Today we sort of had waffles for breakfast. I say sort of, because I’d never used a waffle iron before, and most of the batter squirted out the sides and formed puddles on the table. Still, what was left in the iron ended up tasting very good indeed, even with gluten free flour.
After clearing up, we drove south to the next fjord along – Stöðvarfjörður. Whilst smaller than Fáskrúðsfjörður, it packs a punch thanks to our main reason for visiting today – Petra’s stone collection. Petra is sadly no longer of this world, but lived in the village, and spent her life collecting stones and minerals from the mountains nearby. She seemed to have a ‘second sight’, and knew instinctively which stones would contain minerals, so much so that hers is the largest private collection in the world. It gradually took over her house, and then her garden, so that by the end of her life she was living in just one room.
As geologists in a former life, Rich and I were in our element. The whole site feels very calming, and has a luminescence, thanks to the magnificence of the minerals. As the only visitors that morning, we got talking to one of Petra’s daughters who now helps manage the collection. It turned out that her son – Ívar Ingimarsson, used to play football for Ipswich, and that Rich remembered him well!
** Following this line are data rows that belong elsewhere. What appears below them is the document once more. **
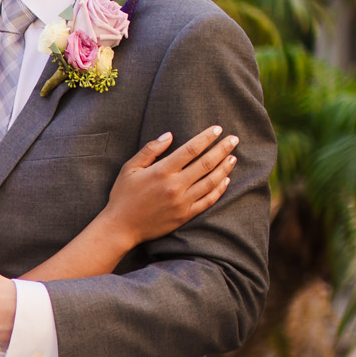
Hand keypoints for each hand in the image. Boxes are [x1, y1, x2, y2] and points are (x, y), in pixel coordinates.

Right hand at [100, 125, 237, 246]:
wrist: (121, 227)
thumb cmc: (123, 195)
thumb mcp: (129, 168)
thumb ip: (150, 150)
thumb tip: (169, 135)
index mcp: (162, 171)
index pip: (191, 149)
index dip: (207, 137)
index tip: (217, 129)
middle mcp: (175, 186)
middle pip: (206, 163)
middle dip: (222, 149)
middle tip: (234, 139)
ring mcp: (182, 202)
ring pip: (211, 181)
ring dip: (225, 168)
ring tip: (233, 157)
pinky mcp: (185, 215)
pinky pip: (208, 200)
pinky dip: (220, 189)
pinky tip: (226, 180)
Just like Rich, Petra loved football, and after talking football for a while, her daughter handed us a gift – a copy of a book about Petra, and said that it was from Ívar, who’d also inherited his grandmother’s ‘second sight’. That’s one of the things we love so much about Iceland – gestures of kindness and generosity that touch our hearts every time. Whilst we’re both quite quiet people, we’re interested in and curious about others, and I think they appreciate this. We certainly appreciated the book, and it now takes pride of place on our coffee table.
We left the village feeling very ‘zen’, and parked up at the end of the gravel track which leads to Stöð. From here, we followed a ridiculously scenic trail up the Jafnadalur valley. The snow had only started to melt this high up a few days ago, and Spring plants were emerging in the sunshine. With not another soul in sight, and surrounded by ryholite peaks, we walked up past the snow line until the snow got too deep for our boots, before eating our lunch whilst surveying views to die for.